At the communal dinner that night, in the amazing setting of the Porto Palio, the 16th century gates of Verona’s medieval walls, I discover that I’ve miraculously made the final. I’m pretty sure this is a clerical error but true to the spirit of the event, no one cares and I’m welcome to vie for a world championship.
After dinner the Belgian hash cake fiend starts corrupting everyone. A stoner rock band plays and things start promising to get weird. Poorly timed administration of the space biscuits means that the weirdness only really starts during the DJ set that follows the band. A skinny italian stays on stage well after the band has finished and simply mimes playing every instrument. It’s a wonderfully nuanced performance that brings a new element to The Fratellis’ Chelsea Dagger.

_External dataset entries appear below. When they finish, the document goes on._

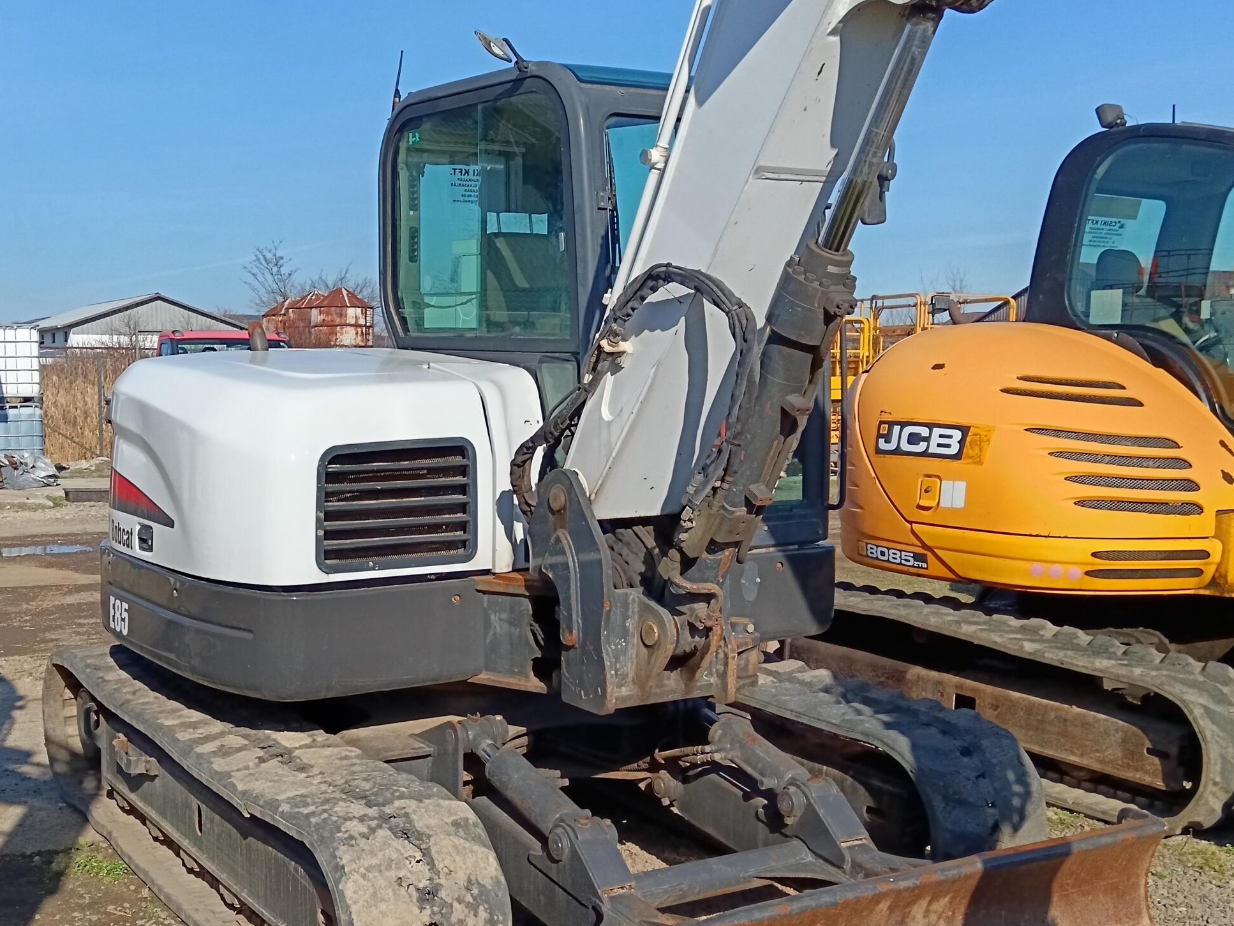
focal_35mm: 45
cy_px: 548
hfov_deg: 41.7
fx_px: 1604
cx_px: 443
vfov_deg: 32.1
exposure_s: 1/1015
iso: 103
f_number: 1.9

Literally nothing good has ever happened to that song, until now. I bail in the hope that the different hangover levels might even out the playing field a bit in the morning.
Despite the administrative error I give up my place in the final. I just want to watch these riders rip the course to bits, and also because they’ve added a set of flaming logs that need to be jumped over. I’ve spent the morning perfecting my remount and not working out how to jump my bike over obstacles that are on fire.

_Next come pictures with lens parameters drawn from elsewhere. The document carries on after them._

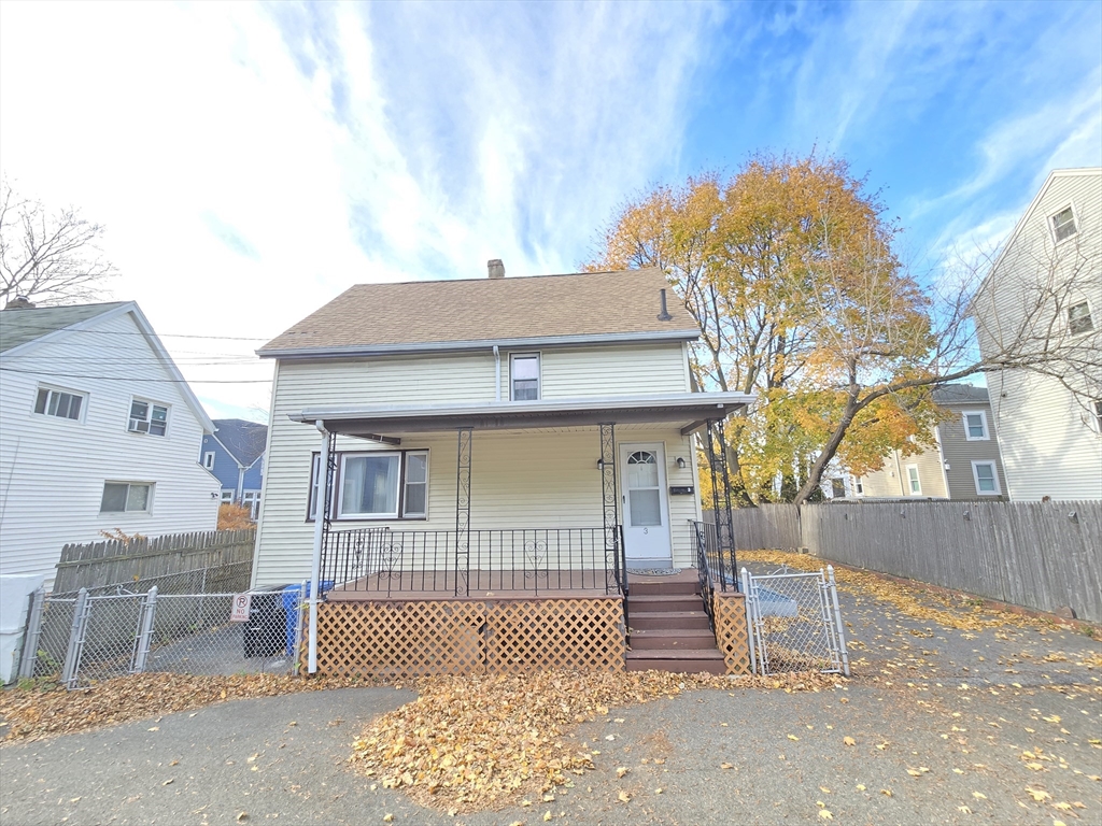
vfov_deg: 89.9
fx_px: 414
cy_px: 413
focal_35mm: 13
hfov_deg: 106.2
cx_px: 551
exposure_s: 1/146
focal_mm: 2.2
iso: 50
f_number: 2.2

The loser’s final starts with a Le Mans start. We each remove a shoe and leave it on top of our bikes before heading to the park gates. After a painful sprint over gravel we’re up and racing. I may have made some improvements in my CX game, but I’m still being schooled by a guy on a child’s mountain bike. Luckily for my self-esteem I’ve dropped the guy carrying an inflatable crocodile.
As well as the flaming log pit, another modification has been made to the course, flares have now been set off in the tunnel and a stereo inside is blasting out doom metal, I’d be making serious devil horns if I wasn’t riding over massively irregular cobbles. Other modifications include a member of the illuminati hanging around the centre of the spiral of death, and a forced beer stop. I decide to only crash once in this race, but I do it on the descent in front of most of the crowd. After that my humiliation is complete and I’m a couple of beers deep, so I think nothing of jumping the flaming log obstacle for the first time in the race.

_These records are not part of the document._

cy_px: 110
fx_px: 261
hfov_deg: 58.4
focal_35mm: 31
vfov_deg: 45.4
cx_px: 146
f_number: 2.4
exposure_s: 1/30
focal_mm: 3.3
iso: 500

When I’m done dicking around on the course it’s time to let the skilled folk have their fun. The DJ plays Ezekiel 25:17 from Pulp Fiction and the riders sprint up a 1 in 3 hill to get their bikes. The difference between them and me is night and day. The eventual men’s winner is taking lines that I never knew existed as he carves down the descent. There’s been some friendly rivalry between the Belgians and the Italians with the Belgians suggesting that the Italians are fast but have no technical skills. The guy out front is Italian, he’s super fast and I can’t see a single thing wrong with his technical skills. This is underlined when he laps his first rider, who waits for him, lies down on the gravel, and lets him jump his bike over his prone body. If you’re going to get lapped then get lapped like this.
By law, the winner of the SSCXWC has to be tattooed after the race. I catch our Italian friend, who rides for the Super Nova team, at the finish line and he tells me he has no tats, and that this will be his first. At least now he’ll be able to go and race in Portland if the race ever goes home. Speaking of which, Megan Chinburg who wins the women’s race is a Portlandian, and when I catch up with her whilst she’s being inked, she seems to be perfectly at home. She describes the pain of being tattooed as "kinda like a cross race. It hurts for a bit and then it's over."